Ai musulmani italiani piace la sinistra ma senza orecchino
09 Maggio 2011
di redazione
Sta provocando sconcerto l’invito rivolto ai musulmani che vivono a Milano dall’imam di Segrate, Ali Abu Shwaima, di non votare SeL alle prossime elezioni amministrative perché Nichi Vendola è gay, e dunque, “in quanto omosessuale, ha una condotta che non va d’accordo con l’etica islamica”. La moschea di Segrate è la seconda per importanza in Italia dopo quella di Roma e ci sono all’incirca centomila elettori di fede islamica nel milanese.

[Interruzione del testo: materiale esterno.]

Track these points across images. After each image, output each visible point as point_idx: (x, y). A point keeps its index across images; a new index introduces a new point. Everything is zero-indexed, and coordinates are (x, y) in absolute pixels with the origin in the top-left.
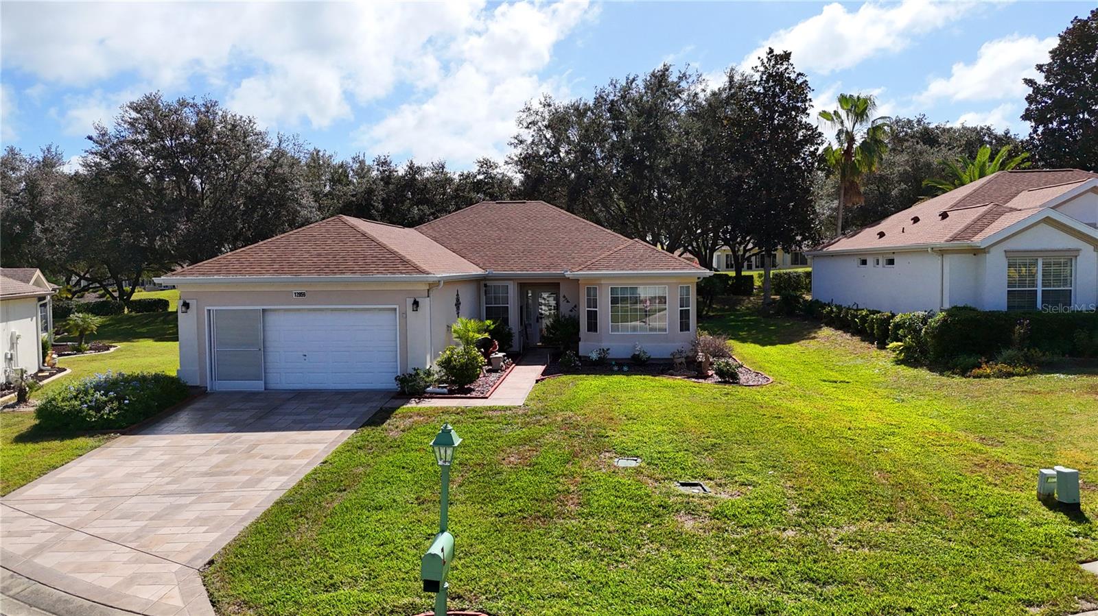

L’imam, sia chiaro, non ha detto di non votare a sinistra, anzi, “ho spiegato che ritengo sia giusto votare a sinistra perché è lì che troviamo posizioni più vicine ai nostri ideali”, ma i candidati di SeL no, perché “Vendola vive in una società che non è musulmana, quindi può fare quello che vuole, ma io mi trovo in difficoltà a votare una persona così”.
Grazie al cielo non tutti gli immigrati musulmani lombardi la pensano come l’imam di Segrate: “Ritengo che sia sbagliata” ha detto Abu Bakr Geddouda, il segretario della moschea milanese di Cascina Gabba, spiegando che secondo lui bisogna andare a votare sui “programmi” e non sulla “vita privata” dei leader politici. Ma tutto sommato l’exploit dell’imam omofobico dovrebbe preoccupare quanti, a sinistra, credono davvero che in Europa il multiculturalismo sia la panacea di tutti i mali.
Sul sito di SeL, Roberto Musacchio attacca le destre europee e naturalmente quella berlusconiana difendendo il multiculturalismo da chi vuole distruggerlo "ipocritamente" perché ha in mente di "imporre una superiorità culturale che non esiste". Forse Musacchio non se capaciterà ma l’imam di Segrate si sente già superiore ai gay, visto che li ritiene tanto inferiori da non votarli alle elezioni.
Un’ultima cosa. Visto che l’imam di Segrate si trova tanto “in difficoltà” in democrazia, un regime scellerato che consente a Vendola di candidarsi, non vogliamo neppure provare a immaginare cosa sarebbe accaduto al leader della sinistra libertaria ed ecologista se invece che da Milano la “fatwa” fosse arrivata dal Cairo, da Teheran o da Kabul.